▶ **YOUR TASK**
Look for the line containing "595 59 2254" in the listing below. Retype that line and every subsequent line through the last one, and only those.

▶ **MATERIAL PROVIDED**
•••••
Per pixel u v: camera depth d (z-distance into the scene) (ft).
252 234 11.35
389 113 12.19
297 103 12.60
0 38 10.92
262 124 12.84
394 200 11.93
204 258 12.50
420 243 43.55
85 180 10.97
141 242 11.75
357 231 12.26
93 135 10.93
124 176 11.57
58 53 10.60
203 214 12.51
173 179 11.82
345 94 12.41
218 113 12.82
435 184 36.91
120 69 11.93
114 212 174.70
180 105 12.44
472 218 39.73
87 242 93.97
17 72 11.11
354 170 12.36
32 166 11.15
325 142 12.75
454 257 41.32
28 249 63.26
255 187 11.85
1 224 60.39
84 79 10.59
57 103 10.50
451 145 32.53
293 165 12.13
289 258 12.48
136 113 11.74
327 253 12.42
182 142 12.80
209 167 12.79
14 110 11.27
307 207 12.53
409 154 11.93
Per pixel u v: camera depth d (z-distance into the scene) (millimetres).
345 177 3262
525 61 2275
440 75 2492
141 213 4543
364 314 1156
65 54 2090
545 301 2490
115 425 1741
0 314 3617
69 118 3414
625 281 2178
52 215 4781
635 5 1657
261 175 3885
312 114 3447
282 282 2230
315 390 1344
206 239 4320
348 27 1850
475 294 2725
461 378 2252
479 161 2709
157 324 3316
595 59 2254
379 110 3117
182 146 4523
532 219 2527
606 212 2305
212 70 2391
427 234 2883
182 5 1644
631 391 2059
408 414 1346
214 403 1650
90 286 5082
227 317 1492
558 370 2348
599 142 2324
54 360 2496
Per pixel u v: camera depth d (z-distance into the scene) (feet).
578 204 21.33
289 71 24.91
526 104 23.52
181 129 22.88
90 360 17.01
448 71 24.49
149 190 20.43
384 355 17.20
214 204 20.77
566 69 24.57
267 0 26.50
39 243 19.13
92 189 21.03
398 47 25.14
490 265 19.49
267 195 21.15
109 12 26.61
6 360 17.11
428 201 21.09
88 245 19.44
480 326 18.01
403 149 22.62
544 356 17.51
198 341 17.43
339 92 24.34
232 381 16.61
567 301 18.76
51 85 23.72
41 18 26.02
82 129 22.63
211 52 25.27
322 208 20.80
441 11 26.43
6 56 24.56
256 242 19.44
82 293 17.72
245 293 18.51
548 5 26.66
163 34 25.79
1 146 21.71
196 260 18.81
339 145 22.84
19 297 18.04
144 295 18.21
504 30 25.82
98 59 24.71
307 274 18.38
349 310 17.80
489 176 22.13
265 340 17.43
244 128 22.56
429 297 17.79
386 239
•••••
▶ **SOLVED EXERCISE**
595 59 2254
379 110 3117
182 146 4523
532 219 2527
606 212 2305
212 70 2391
427 234 2883
182 5 1644
631 391 2059
408 414 1346
214 403 1650
90 286 5082
227 317 1492
558 370 2348
599 142 2324
54 360 2496
Per pixel u v: camera depth d (z-distance into the scene) (feet).
578 204 21.33
289 71 24.91
526 104 23.52
181 129 22.88
90 360 17.01
448 71 24.49
149 190 20.43
384 355 17.20
214 204 20.77
566 69 24.57
267 0 26.50
39 243 19.13
92 189 21.03
398 47 25.14
490 265 19.49
267 195 21.15
109 12 26.61
6 360 17.11
428 201 21.09
88 245 19.44
480 326 18.01
403 149 22.62
544 356 17.51
198 341 17.43
339 92 24.34
232 381 16.61
567 301 18.76
51 85 23.72
41 18 26.02
82 129 22.63
211 52 25.27
322 208 20.80
441 11 26.43
6 56 24.56
256 242 19.44
82 293 17.72
245 293 18.51
548 5 26.66
163 34 25.79
1 146 21.71
196 260 18.81
339 145 22.84
19 297 18.04
144 295 18.21
504 30 25.82
98 59 24.71
307 274 18.38
349 310 17.80
489 176 22.13
265 340 17.43
244 128 22.56
429 297 17.79
386 239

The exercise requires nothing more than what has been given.